INPUT FOR THIS TASK:
================
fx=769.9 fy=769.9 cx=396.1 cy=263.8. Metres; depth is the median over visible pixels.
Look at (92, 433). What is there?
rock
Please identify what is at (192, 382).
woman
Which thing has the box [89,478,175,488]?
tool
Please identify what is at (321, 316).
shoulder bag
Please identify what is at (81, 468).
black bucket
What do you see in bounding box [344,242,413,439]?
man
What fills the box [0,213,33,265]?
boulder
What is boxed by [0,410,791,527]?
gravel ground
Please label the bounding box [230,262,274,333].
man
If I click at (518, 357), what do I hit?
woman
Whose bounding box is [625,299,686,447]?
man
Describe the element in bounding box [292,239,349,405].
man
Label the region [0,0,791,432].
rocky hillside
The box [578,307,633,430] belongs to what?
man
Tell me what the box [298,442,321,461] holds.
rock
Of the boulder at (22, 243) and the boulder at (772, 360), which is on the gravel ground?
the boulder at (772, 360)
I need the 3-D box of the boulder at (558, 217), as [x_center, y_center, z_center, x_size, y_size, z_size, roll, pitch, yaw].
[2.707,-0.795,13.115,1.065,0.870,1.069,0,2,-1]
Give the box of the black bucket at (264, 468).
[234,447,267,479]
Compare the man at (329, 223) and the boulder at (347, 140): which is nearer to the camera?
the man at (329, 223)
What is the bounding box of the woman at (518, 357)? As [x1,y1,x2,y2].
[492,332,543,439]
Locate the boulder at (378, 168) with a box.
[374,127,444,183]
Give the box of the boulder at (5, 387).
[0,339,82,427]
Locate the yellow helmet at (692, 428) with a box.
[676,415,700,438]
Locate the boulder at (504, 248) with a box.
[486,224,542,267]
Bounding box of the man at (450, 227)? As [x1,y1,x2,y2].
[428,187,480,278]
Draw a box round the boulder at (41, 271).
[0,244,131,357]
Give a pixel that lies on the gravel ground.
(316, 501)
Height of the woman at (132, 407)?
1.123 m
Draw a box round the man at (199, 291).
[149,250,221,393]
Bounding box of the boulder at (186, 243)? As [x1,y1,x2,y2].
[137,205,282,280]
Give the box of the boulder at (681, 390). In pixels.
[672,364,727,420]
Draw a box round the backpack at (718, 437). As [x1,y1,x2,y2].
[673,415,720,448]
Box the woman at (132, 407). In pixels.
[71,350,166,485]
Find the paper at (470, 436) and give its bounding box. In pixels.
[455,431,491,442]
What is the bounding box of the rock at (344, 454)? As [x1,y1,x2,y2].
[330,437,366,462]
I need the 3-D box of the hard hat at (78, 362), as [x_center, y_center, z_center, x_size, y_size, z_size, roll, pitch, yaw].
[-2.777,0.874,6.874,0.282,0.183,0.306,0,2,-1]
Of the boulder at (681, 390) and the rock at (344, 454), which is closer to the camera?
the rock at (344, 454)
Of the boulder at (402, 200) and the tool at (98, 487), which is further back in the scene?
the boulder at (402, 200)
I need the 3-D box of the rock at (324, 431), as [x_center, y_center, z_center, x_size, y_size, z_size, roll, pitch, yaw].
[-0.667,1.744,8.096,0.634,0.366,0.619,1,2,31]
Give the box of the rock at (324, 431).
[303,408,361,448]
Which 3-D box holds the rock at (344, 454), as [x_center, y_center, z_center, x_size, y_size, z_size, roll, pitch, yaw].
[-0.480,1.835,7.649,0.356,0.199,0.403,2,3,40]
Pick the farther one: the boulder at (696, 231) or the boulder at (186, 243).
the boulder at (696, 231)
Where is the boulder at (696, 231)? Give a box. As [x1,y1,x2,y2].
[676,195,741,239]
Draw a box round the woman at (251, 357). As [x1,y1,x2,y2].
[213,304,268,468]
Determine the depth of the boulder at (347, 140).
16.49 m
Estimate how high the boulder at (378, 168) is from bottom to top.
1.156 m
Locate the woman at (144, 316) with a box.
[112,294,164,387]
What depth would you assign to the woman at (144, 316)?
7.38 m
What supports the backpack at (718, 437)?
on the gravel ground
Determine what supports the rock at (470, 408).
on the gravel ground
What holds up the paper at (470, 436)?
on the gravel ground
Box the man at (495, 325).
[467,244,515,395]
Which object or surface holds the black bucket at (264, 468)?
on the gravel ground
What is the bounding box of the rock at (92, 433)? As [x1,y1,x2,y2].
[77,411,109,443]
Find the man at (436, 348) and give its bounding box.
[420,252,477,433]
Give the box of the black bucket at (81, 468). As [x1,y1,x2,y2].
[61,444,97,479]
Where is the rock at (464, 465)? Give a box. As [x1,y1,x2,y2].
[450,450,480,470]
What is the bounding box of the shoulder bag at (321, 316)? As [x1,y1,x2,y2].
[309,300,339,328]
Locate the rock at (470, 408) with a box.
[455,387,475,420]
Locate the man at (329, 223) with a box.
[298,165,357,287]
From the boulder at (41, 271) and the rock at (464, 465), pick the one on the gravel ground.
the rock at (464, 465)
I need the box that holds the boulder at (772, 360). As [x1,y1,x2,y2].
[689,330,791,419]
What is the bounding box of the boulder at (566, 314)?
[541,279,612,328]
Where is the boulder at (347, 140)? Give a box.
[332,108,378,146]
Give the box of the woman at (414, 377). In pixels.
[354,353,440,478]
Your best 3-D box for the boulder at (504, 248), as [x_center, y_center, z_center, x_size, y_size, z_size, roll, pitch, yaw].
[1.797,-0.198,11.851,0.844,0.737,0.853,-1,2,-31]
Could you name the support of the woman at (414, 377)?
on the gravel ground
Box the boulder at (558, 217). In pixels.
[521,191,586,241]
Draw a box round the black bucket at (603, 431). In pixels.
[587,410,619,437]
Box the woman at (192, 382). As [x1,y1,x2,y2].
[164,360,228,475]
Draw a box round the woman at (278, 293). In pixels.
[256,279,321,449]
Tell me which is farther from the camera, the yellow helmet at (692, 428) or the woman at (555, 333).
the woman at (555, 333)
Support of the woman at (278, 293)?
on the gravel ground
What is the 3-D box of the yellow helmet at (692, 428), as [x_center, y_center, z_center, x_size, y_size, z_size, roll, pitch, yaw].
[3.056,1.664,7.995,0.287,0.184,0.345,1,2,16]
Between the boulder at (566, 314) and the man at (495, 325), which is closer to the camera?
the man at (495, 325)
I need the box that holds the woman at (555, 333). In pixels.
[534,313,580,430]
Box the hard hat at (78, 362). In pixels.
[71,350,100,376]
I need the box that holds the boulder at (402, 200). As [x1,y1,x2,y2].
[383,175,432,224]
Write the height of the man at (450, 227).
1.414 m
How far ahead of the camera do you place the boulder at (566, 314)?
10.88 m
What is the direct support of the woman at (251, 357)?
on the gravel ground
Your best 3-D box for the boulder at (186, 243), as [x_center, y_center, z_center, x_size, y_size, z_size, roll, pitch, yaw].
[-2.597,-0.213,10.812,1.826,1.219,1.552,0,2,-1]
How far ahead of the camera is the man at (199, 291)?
================
ASSIGNMENT: Once the line with "Write the height of the man at (450, 227)." is found, write out that line and every one after it through the last line of the records, exactly and with nothing else.

EXPECTED OUTPUT:
Write the height of the man at (450, 227).
1.414 m
How far ahead of the camera do you place the boulder at (566, 314)?
10.88 m
What is the direct support of the woman at (251, 357)?
on the gravel ground
Your best 3-D box for the boulder at (186, 243), as [x_center, y_center, z_center, x_size, y_size, z_size, roll, pitch, yaw].
[-2.597,-0.213,10.812,1.826,1.219,1.552,0,2,-1]
How far ahead of the camera is the man at (199, 291)?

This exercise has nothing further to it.